Add Filipino lang

JohnHenryGaspay opened this issue · 7 comments

Would it be also good if you guys can support filipino language here in the Philippines.

@theraysmith I've noticed that there is no Filipino language on the list of data.

My training text corpus does not distinguish between fil and tgl, while they show up in ISO-639-2T as distinct. For some reason that I can't remember now, the language code has switched from tgl to fil in the "best" models that I pushed recently.

Does the fil language do what you want?
If not please try to explain why.
You could also try Latin, which attempts to cover all latin-based languages.

@amitdo I've tried adding it to the language folders but when selecting fil as language the app always shut down.

@theraysmith Yes our national language here in the Philippines is Filipino(fil) and tagalog(tgl) is the old name for that. I've tried the Latin but it's not working.

I tested just now, with both best/fil and tgl (4.00.00alpha traineddatas) and they work with tesseract built from latest github code.

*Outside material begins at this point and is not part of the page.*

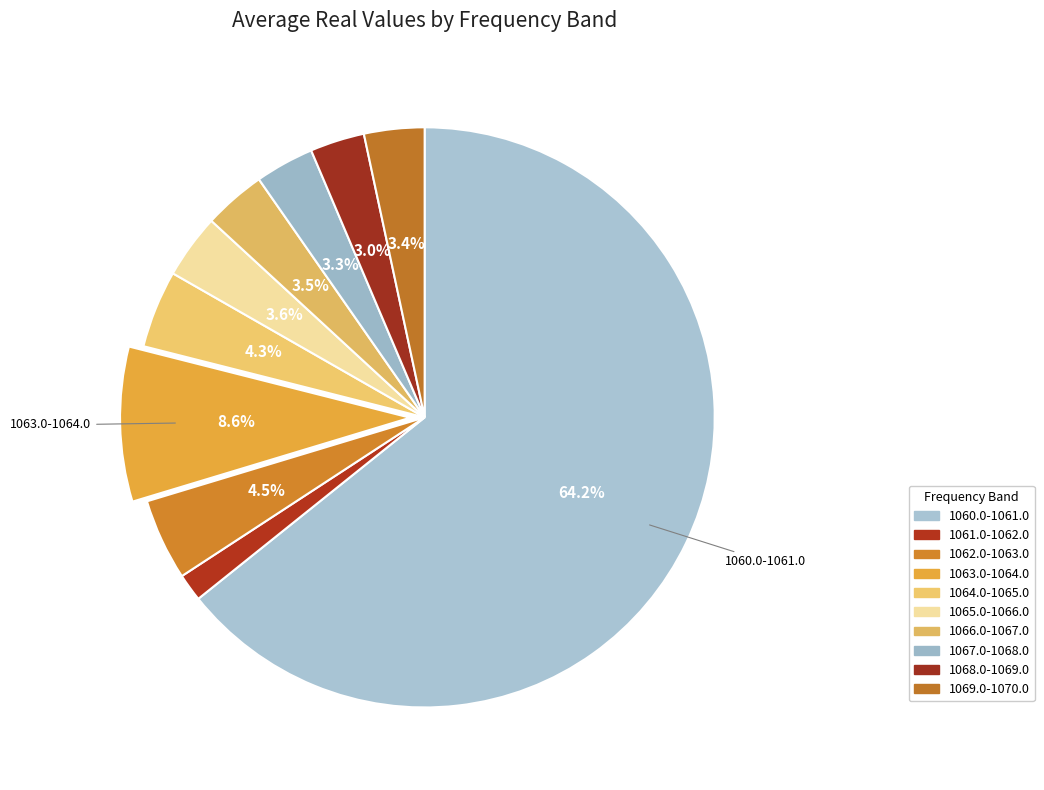

Count the number of slices in the pie.

10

 tesseract fil-test.png fil-test-best-fil --oem 1 --psm 6 -l best/fil --tessdata-dir ../

 tesseract fil-test.png fil-test-tgl --oem 1 --psm 6 -l tgl  --tessdata-dir ../

Files attached. To me best/fil seems more accurate.
I took a snapshot from tgl wikipedia page.


I've tried adding it to the language folders but when selecting fil as language the app always shut down.

You should try running Tesseract from the command-line.